The main purpose and objective of the new ASME, Joint Engineering Management Group in Tulsa is continuing education, and I am sure all of us will agree that continuing education, both from an engineering and economic standpoint is certainly essential-whether you have just completed your college work or whether your formal college training was completed 10, 20 or 30 years ago. We all know that the role engineering now plays in our society has grown beyond our wildest dreams of 30 years ago. Our work has become the very heart of our economic and national growth. Today, practically all of mankind is dependent on the professional engineer-and as this century passes into the next, this dependency will increase, not decrease.
The C, D and E's
So, just what does management expect from its engineers? The list would certainly include creativeness, industriousness, initiative, up-to-date technical and economic know-how, real profit awareness, judgment, efficiency, ethics, dedication, ability to plan, schedule, train, coordinate and communicate, and the ability to get things done, along with many others. I have chosen three subjects which seem to me to be most related to the work the Tulsa group is setting out to do and is equally applicable to any group. These three subjects are not the A, B, C's of engineering. I prefer to call them the C, D and E's, standing in this case for communication, dedication and education. Management expects its engineers to avoid obsolescence by continuing their technical education throughout their working careers. Management expects its engineers to be able to communicate, and management expects its engineers to be dedicated to their work. Recently, we put two men into orbit around the earth and brought them back safely. If someone had talked seriously about such an achievement when I was going to school in the 1930's, he would probably have been a candidate for the booby hatch. Educators tell us that the sum total of man's knowledge doubled between 1900 and 1950, and will double again before 1975 -and this is probably a conservative estimate.
What Kind of Course?
We hear from many sources about the need for continuing our education and that many of the things we learned in college are no longer applicable. But, before jumping into this ocean of continuing education, consider-what are we after? Will taking another course in one subject or another further my career? We must first point ourselves at a definite objective and then use continuing educational opportunities as an added boost in reaching these goals. Don't automatically sign up for every related correspondence course or spread yourself so thin in the educational field that you wind up with things that won't really help you in your career. Don't continue your education just because it's the thing to do. Have your purpose clearly in mind.
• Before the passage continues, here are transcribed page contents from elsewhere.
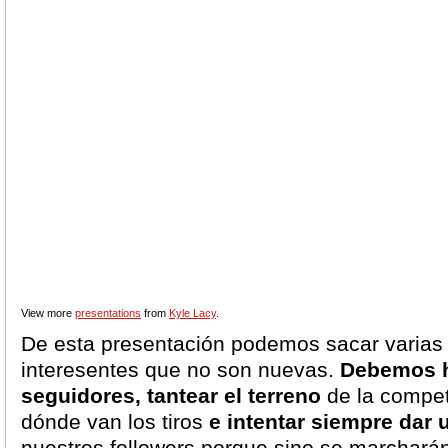
View more
presentations
from
Kyle Lacy
.
De esta presentación podemos sacar varias
interesentes que no son nuevas.
Debemos h
seguidores, tantear el terreno
de la compet
dónde van los tiros
e intentar siempre dar 
nuestros followers porque sino se marchará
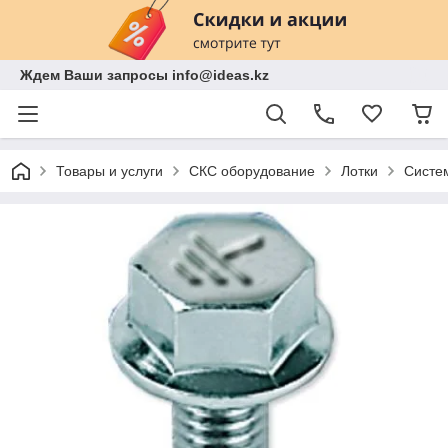
Ждем Ваши запросы info@ideas.kz
Товары и услуги
СКС оборудование
Лотки
Систе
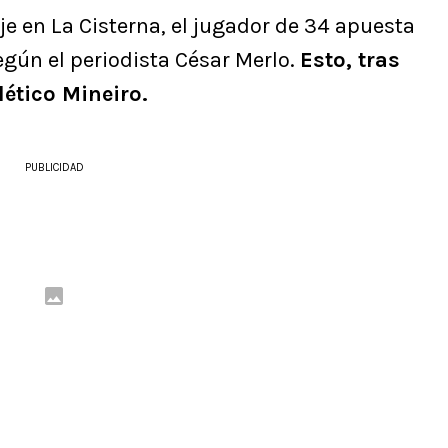
aje en La Cisterna, el jugador de 34 apuesta
egún el periodista César Merlo.
Esto, tras
lético Mineiro.
PUBLICIDAD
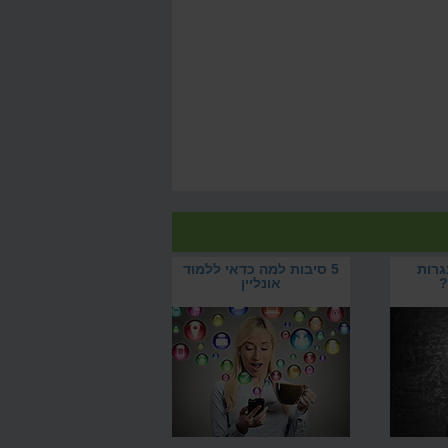
גרות
5 סיבות למה כדאי ללמוד
?
אונליין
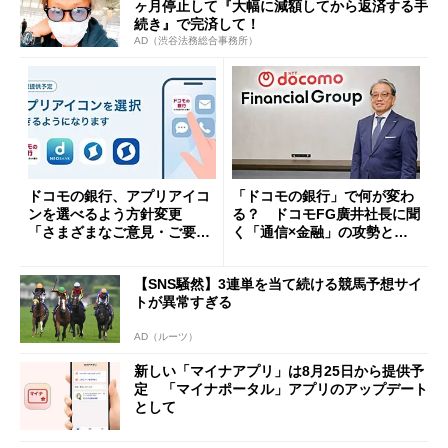
ヶ月停止して『大幅に減額してから返済する手
続き』で完済して！
AD（渋谷法務総合事務所）
ドコモの銀行、アプリアイコ
「ドコモの銀行」で何が変わ
ンを選べるよう方針変更
る？ ドコモFG廣井社長に聞
「さまざまなご意見・ご要望
く「通信×金融」の攻勢とグ
を踏まえ」
ループ戦略
【SNS騒然】3連単を当て続ける競馬予想サイ
トが異常すぎる
AD（ルーツ）
新しい「マイナアプリ」は8月25日から提供予
定 「マイナポータル」アプリのアップデート
として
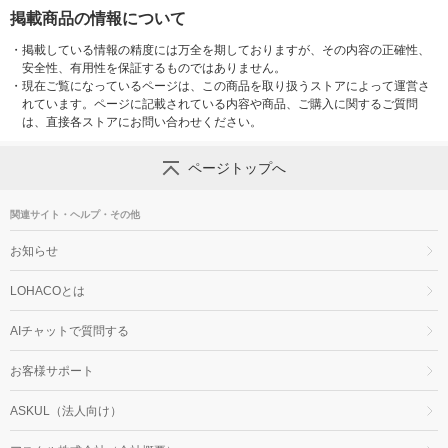
掲載商品の情報について
・
掲載している情報の精度には万全を期しておりますが、その内容の正確性、
安全性、有用性を保証するものではありません。
・
現在ご覧になっているページは、この商品を取り扱うストアによって運営さ
れています。ページに記載されている内容や商品、ご購入に関するご質問
は、直接各ストアにお問い合わせください。
ページトップへ
関連サイト・ヘルプ・その他
お知らせ
LOHACOとは
AIチャットで質問する
お客様サポート
ASKUL（法人向け）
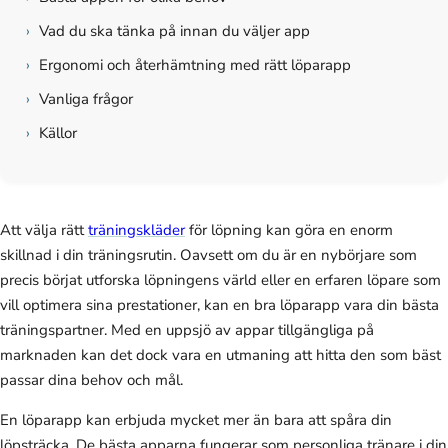
›
Vad du ska tänka på innan du väljer app
›
Ergonomi och återhämtning med rätt löparapp
›
Vanliga frågor
›
Källor
Att välja rätt
träningskläder
för löpning kan göra en enorm
skillnad i din träningsrutin. Oavsett om du är en nybörjare som
precis börjat utforska löpningens värld eller en erfaren löpare som
vill optimera sina prestationer, kan en bra löparapp vara din bästa
träningspartner. Med en uppsjö av appar tillgängliga på
marknaden kan det dock vara en utmaning att hitta den som bäst
passar dina behov och mål.
En löparapp kan erbjuda mycket mer än bara att spåra din
löpsträcka. De bästa apparna fungerar som personliga tränare i din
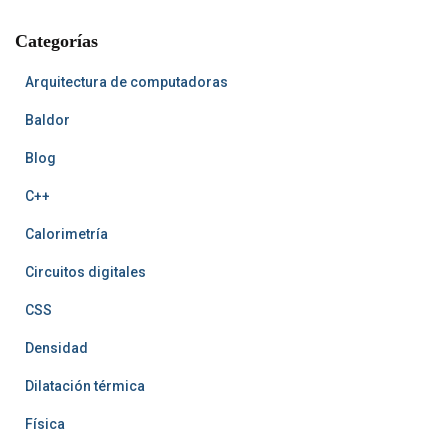
b
e
l
a
u
u
c
o
r
r
n
b
b
h
Categorías
o
e
t
e
k
s
A
t
r
t
Arquitectura de computadoras
Baldor
Blog
C++
Calorimetría
Circuitos digitales
CSS
Densidad
Dilatación térmica
Física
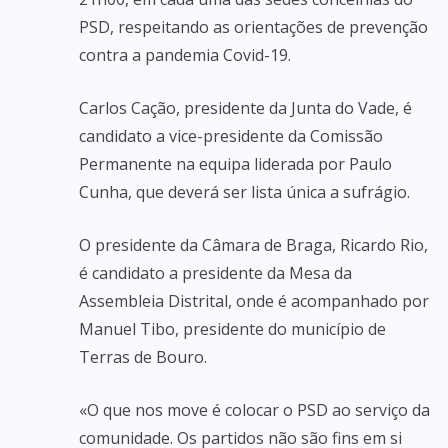
PSD, respeitando as orientações de prevenção
contra a pandemia Covid-19.
Carlos Cação, presidente da Junta do Vade, é
candidato a vice-presidente da Comissão
Permanente na equipa liderada por Paulo
Cunha, que deverá ser lista única a sufrágio.
O presidente da Câmara de Braga, Ricardo Rio,
é candidato a presidente da Mesa da
Assembleia Distrital, onde é acompanhado por
Manuel Tibo, presidente do município de
Terras de Bouro.
«O que nos move é colocar o PSD ao serviço da
comunidade. Os partidos não são fins em si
Consider the job you want 5 or 10 years from now -or at least at some time in the future. Then prepare and train yourself for each intermediate step beginning with your next logical promotion. By this route, it can be seen that some of you will not be studying management courses this year. Some of you will be trying to improve your technical proficiency and thereby earn a chance at the next promotion in the engineering division of your organization. Others who are already in supervisory positions will be studying management courses to prepare for increased management responsibilities. There are, of course, many methods by which we can continue our education in the most productive channels. These include technical meetings, short courses offered by many colleges and universities, correspondence courses, company-sponsored programs and trade journals. Since the latter is an extremely valuable source of current information, don't let publications pile up because you are "too busy". You can't be too busy to do your job, and this is an important part of it. Association with other professional engineers and discussing and exchanging ideas is also stimulating, as well as informative. This type of professional association is very good, so participate in it.